Supplier: Notre Dame d'Aiguebelle Abbey
Net Weight: 50g
Made in France
At the Notre Dame d'Aiguebelle abbey, you can discover:
The Tibhirine Memorial
Between May 8, 1994 and August 1, 1996, 19 Catholic religious men and women were assassinated in Algeria:
Brother Henri Vergès, Brother Marist
Sister Paul- Hélène Saint – Raymond, Little Sister of the Assumption
Sister Esther Paniagua Alonso, Sister Augustine Missionary
Sister Caridad Alvarez Martin, Sister Augustine Missionary
Father Jean Chevillard, Father White
Father Charles Deckers, White Father
Father Christian Chessel, White Father
Father Alain Dieulangard, Pere Blanc
Sister Angèle- Marie (Jeanne Littlejohn), Sister of Our Lady of the Apostles
Sister Bibiane (Denise Leclercq), Sister of Our Lady of the Apostles
Sister Odette Prévost, Little Sister of the Sacred Heart
The 7 Trappist brothers:
Dom Christian de Chergé
Brother Luc Dochier
Father Christophe Lebreton
Brother Michel Fleury
Father Bruno Lemarchand
Father Célestin Ringeard
Brother Paul Favre-Miville
Monsignor Pierre Claverie, Bishop of Oran
All these brothers and sisters died as martyrs but, in giving their lives, they entrusted us with a message and with it, the mission to spread it.

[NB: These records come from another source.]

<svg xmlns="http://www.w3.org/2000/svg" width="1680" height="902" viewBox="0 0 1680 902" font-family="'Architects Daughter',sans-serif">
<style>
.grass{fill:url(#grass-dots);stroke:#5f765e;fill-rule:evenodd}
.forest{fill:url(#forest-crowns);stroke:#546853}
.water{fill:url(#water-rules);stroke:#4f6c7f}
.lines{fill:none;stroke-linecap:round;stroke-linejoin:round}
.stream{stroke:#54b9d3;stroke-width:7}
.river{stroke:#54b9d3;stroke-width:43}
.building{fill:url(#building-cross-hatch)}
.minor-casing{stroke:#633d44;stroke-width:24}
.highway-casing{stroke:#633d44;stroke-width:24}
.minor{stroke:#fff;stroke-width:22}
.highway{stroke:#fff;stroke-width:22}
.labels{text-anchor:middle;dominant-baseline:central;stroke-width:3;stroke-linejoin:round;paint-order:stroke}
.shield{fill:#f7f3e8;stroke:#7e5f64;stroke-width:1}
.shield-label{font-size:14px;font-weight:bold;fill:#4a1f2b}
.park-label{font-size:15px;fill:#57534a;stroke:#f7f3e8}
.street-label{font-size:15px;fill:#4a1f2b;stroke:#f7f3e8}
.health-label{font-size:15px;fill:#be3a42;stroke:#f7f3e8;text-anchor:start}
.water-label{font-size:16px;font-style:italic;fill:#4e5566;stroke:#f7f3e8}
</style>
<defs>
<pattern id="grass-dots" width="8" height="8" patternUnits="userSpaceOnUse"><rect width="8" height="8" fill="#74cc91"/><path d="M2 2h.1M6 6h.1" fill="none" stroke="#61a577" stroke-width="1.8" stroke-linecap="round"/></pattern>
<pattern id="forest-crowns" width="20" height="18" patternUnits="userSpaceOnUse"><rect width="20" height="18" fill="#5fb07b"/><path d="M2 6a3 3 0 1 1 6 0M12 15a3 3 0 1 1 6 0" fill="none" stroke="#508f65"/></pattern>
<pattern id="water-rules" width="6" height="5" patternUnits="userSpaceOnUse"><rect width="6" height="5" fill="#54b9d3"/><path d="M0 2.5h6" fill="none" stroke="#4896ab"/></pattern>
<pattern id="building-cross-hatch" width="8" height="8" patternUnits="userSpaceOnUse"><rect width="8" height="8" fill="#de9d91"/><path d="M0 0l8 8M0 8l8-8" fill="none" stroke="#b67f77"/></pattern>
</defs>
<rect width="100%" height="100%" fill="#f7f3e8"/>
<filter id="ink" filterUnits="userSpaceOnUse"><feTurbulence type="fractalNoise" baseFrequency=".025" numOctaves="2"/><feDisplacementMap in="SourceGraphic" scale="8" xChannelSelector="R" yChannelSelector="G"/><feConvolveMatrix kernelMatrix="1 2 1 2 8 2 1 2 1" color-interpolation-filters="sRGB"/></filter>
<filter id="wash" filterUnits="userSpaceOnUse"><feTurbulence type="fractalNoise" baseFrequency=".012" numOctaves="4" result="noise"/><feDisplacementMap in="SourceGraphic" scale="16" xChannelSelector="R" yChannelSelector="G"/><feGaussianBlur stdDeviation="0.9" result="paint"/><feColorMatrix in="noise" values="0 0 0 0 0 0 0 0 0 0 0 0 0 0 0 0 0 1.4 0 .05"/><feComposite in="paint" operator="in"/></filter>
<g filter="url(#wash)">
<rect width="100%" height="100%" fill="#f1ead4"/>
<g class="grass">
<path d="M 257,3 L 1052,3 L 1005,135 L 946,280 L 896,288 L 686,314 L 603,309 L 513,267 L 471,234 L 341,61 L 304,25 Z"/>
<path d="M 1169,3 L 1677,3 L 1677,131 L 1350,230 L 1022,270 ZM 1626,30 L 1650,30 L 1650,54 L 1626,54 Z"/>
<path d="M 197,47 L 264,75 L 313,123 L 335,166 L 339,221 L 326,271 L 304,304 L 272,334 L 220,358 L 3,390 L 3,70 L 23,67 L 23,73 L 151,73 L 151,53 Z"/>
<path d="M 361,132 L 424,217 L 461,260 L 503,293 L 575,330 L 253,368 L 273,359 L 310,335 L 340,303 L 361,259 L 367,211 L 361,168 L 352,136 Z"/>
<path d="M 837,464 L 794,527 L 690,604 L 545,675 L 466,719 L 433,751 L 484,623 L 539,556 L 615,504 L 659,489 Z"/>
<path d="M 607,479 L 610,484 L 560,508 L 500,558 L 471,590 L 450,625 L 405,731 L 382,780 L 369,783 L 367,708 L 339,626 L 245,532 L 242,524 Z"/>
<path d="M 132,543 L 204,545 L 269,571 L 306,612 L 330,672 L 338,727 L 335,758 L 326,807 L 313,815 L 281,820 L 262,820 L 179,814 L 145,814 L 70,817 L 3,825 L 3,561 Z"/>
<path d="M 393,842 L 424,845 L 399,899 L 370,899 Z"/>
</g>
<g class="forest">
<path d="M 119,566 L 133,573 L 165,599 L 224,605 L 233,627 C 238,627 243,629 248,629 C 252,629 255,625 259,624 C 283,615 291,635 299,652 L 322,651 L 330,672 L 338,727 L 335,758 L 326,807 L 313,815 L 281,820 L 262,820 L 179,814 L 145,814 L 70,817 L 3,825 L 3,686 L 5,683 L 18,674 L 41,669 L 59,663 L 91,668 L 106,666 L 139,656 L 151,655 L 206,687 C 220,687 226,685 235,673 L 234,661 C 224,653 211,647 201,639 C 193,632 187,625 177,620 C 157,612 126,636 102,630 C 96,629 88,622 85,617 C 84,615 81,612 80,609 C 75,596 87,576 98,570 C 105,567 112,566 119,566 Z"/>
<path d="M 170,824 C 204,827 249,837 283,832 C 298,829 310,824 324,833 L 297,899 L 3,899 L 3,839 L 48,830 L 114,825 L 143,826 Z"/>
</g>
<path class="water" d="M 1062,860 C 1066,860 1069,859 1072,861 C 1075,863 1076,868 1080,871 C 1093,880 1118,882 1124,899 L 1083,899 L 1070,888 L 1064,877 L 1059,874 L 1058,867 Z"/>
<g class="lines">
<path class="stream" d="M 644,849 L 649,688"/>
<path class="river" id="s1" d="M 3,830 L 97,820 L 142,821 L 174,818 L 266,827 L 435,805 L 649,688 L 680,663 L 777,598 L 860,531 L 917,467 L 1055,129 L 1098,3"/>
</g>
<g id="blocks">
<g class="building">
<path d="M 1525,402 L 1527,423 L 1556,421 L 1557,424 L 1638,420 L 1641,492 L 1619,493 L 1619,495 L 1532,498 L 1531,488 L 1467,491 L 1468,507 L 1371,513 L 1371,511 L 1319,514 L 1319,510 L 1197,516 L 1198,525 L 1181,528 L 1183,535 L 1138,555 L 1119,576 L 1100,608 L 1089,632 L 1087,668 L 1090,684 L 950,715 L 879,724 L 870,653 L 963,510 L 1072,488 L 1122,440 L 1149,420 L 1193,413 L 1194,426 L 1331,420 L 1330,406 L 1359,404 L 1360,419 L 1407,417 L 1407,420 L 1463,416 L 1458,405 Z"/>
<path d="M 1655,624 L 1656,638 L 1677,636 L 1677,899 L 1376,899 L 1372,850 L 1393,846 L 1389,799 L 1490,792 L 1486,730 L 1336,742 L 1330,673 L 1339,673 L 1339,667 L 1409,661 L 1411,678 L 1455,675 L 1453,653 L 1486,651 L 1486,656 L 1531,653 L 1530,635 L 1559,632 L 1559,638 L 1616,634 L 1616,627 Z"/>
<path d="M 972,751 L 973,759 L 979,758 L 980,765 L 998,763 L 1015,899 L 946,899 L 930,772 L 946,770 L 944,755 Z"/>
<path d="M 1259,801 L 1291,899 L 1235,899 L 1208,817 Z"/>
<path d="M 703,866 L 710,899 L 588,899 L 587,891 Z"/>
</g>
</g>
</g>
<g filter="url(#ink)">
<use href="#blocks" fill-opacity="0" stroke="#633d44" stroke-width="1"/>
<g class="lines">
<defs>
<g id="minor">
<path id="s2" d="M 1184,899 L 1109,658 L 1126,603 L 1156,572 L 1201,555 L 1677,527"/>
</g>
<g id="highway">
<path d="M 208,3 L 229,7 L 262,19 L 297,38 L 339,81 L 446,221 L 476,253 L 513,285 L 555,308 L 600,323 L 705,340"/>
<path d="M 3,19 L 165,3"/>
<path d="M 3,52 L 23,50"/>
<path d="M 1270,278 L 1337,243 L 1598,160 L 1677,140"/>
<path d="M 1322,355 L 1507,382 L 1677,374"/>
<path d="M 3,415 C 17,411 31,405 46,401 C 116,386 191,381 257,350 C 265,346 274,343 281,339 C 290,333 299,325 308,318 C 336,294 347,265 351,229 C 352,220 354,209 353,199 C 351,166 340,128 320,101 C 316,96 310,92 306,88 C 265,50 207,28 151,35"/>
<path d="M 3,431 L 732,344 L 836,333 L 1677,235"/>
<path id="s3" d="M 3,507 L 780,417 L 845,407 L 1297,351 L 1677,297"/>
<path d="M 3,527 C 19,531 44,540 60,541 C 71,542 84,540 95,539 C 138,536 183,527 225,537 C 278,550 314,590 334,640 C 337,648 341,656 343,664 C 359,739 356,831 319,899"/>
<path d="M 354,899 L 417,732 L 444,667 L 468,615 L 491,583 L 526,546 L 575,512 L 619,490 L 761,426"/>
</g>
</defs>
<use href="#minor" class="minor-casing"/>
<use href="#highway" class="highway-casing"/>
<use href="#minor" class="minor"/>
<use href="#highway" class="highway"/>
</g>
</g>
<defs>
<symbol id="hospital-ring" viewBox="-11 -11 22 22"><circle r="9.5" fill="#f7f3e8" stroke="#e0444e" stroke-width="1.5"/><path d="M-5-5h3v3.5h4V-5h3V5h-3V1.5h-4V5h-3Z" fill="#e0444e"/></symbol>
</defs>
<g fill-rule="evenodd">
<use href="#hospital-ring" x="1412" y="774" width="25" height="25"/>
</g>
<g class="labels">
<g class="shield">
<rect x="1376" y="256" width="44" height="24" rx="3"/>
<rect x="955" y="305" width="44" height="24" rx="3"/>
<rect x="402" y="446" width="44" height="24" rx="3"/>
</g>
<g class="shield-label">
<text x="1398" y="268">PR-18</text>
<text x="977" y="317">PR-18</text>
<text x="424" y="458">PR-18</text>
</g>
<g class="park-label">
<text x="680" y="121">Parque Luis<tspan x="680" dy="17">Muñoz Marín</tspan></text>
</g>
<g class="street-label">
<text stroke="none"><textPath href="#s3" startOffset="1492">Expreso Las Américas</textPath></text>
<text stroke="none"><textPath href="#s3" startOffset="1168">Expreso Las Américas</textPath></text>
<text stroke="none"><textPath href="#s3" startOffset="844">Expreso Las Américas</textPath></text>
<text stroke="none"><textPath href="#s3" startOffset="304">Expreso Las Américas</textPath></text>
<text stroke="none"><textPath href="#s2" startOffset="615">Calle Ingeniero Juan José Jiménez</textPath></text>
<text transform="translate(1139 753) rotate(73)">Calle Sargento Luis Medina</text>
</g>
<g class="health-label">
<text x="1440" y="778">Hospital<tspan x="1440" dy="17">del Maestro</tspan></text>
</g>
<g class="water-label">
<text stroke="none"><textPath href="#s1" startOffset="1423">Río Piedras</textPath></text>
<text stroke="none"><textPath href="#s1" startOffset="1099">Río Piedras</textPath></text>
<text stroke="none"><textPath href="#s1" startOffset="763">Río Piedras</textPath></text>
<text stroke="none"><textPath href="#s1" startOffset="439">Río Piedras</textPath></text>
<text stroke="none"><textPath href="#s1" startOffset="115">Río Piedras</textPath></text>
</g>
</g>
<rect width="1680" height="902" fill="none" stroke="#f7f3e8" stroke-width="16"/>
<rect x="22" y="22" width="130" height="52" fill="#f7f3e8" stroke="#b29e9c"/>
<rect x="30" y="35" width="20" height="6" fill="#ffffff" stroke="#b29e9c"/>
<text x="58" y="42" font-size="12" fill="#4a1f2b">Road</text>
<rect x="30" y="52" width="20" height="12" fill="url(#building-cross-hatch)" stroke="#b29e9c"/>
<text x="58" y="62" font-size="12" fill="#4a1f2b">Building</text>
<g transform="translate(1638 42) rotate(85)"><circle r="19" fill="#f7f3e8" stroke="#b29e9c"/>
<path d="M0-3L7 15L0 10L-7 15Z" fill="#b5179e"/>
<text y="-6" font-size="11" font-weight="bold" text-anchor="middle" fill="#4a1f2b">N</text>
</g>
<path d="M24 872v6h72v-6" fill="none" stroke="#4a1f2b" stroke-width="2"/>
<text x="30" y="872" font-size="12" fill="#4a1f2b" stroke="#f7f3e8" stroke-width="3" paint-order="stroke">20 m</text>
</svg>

They died out of loyalty to friends. Friendship is not a one-sided love but a shared love. And indeed their love was shared. Should we recall the starting point of the Algerian history of our brother Christian de Chergé: the gift that the rural policeman Mohamed made with his life to protect Christian, threatened with death by fellagahs during the Algerian war? And the answer that the same Mohamed gave to Christian who assured him of his prayer: “Oh you, the French, you don't know how to pray”. If Christian returned to Algeria and to the Trappe de Tibhirine, it was precisely out of gratitude for Mohamed. And Father Claverie! With him died Mohammed Bouchikhi, his young Muslim friend who served as his driver during the holidays. Mohammed sensed, however, that this friendship could cost him his life. The bomb that killed them both shuffled their bodies, uniting them forever. This is what friends our brothers and sisters gave their lives for. But is that all? Are there just those? In his will, Christian de Chergé, addressing his murderer, calls him "the last-minute friend". The death of Christ, the death of the brothers, will they not in fact affect the murderer and save him, give him the grace of repentance, bring about friendship? Our memorial wants to be a monument raised to the glory of friendship between Christians and Muslims, and what is more, between all men regardless of their religion. May God hear us!